Let’s also acknowledge that demand for container shipping was already under pressure from a slowing of globalization (offshoring) which up till recently had been adding a healthy multiplier above global GDP growth since the 1990s.
As of late, protectionism and re-shoring have been political pillars for some politicians in key economies. This global economic crisis presents an opportunity to enhance support for these goals as economies with once healthy employment backdrops suddenly find themselves with millions upon millions of newly unemployed.
Until the bleeding stops and we see stability followed by plans for an economic recovery (ideally coupled with an organic recovery), it’s impossible to say exactly how this demand side picture will unfold.
So what does all this mean? For that we turn to some very simple charts that I probably could have led with, but then you wouldn’t have had the thrill of sitting through my 1,566 previous words of supporting information.
Source: Data Courtesy of VesselsValue – Chart by Value Investor’s Edge
There you have it. We are seeing a growing disequilibrium between supply and demand resulting in a looser market providing the foundation for further rate declines.
Again, this demand driven situation is one that cannot be readily resolved by bankers and cannot be easily arrested by government intervention. This is an employment and household solvency crisis which will drive a steep drop in consumption for many months to come.
Unemployment continues to rise and consumers are feeling less certain. Those who have already found their lives turned upside down won’t snap back. They are going to need time. Others are facing that threshold as I write and hunkering down.
Savings has increased as of late, indicating how those with financial means are also responding to the uncertainty. This is hardly surprising as it is in their self-interest to save up for the rainy day that is upon us, however, from a big picture economic perspective it exacerbates the downturn.
(Economists would point out that savings is not part of the equation cited in the beginning – and while investment can be a function of savings we can obviously conclude that there is very little investment in this current economic environment.)
As noted in my last report, I have never seen a bear market start off at its peak.

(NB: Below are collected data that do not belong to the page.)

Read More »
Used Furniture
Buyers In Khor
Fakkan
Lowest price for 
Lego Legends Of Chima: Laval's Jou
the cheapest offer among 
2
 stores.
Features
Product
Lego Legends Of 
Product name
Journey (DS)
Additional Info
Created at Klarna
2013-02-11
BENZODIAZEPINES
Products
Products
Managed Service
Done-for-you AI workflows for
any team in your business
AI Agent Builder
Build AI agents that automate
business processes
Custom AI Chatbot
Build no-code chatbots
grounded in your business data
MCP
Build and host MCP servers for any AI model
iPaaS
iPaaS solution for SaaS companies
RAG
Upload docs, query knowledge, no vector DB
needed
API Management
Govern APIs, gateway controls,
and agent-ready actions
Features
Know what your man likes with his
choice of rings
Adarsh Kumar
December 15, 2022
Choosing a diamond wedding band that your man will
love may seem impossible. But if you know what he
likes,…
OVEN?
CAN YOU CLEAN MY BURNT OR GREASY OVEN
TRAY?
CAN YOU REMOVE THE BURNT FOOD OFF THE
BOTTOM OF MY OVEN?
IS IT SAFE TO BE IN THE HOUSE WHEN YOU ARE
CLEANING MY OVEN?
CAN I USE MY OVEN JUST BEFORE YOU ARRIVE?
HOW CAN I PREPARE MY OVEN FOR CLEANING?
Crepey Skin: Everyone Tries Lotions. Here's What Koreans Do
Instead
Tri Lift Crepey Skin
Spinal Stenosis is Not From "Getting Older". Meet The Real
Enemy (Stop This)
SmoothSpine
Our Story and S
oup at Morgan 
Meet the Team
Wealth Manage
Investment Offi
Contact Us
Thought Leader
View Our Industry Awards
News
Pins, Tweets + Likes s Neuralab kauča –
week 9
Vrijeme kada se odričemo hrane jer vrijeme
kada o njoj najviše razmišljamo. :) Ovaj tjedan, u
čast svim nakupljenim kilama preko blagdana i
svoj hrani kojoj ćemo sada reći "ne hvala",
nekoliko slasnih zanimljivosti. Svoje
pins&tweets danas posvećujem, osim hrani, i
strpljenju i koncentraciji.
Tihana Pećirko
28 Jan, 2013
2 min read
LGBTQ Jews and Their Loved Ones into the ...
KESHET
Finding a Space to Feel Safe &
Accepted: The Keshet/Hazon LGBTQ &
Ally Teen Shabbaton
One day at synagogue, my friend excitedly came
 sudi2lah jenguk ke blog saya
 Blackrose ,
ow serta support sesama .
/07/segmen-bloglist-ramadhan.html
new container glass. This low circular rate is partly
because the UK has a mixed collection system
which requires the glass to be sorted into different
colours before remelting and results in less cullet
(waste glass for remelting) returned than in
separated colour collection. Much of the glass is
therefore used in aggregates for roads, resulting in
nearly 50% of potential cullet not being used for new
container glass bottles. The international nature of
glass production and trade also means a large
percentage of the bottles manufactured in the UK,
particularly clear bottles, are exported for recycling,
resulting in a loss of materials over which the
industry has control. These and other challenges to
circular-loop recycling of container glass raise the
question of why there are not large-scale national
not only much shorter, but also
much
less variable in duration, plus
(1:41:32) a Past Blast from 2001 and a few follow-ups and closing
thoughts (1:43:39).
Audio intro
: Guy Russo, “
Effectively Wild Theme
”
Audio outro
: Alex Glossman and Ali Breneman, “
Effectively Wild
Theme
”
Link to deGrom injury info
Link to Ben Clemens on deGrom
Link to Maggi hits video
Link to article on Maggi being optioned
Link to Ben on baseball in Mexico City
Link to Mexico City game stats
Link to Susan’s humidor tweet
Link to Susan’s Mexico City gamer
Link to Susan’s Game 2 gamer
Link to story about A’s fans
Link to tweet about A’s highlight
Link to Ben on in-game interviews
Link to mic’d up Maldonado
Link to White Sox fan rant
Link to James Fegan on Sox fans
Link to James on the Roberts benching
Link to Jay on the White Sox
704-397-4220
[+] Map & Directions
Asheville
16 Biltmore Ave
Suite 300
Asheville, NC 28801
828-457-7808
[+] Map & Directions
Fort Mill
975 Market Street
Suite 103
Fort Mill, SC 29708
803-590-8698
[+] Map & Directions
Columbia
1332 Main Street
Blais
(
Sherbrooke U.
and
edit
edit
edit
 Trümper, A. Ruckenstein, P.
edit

It would defy consequential feedback loops and the circular flow of economic activity. Meaning more pain is likely to come.
As the global economy further navigates this downturn container shipping will be in for the ride and in the end faces a recovery scenario only as good as the billions of consumers/workers supporting demand for their services.
But as the economy does begin a return to normal we will see signs of progress. This may incite some to proclaim that we are heading back to pre-outbreak levels. We will not. That progress may seem exciting at first but the reality facing tens of millions will be reflected in container shipping demand. After that initial excitement demand will fall well short of previous levels and then begin a crawl back to normalcy.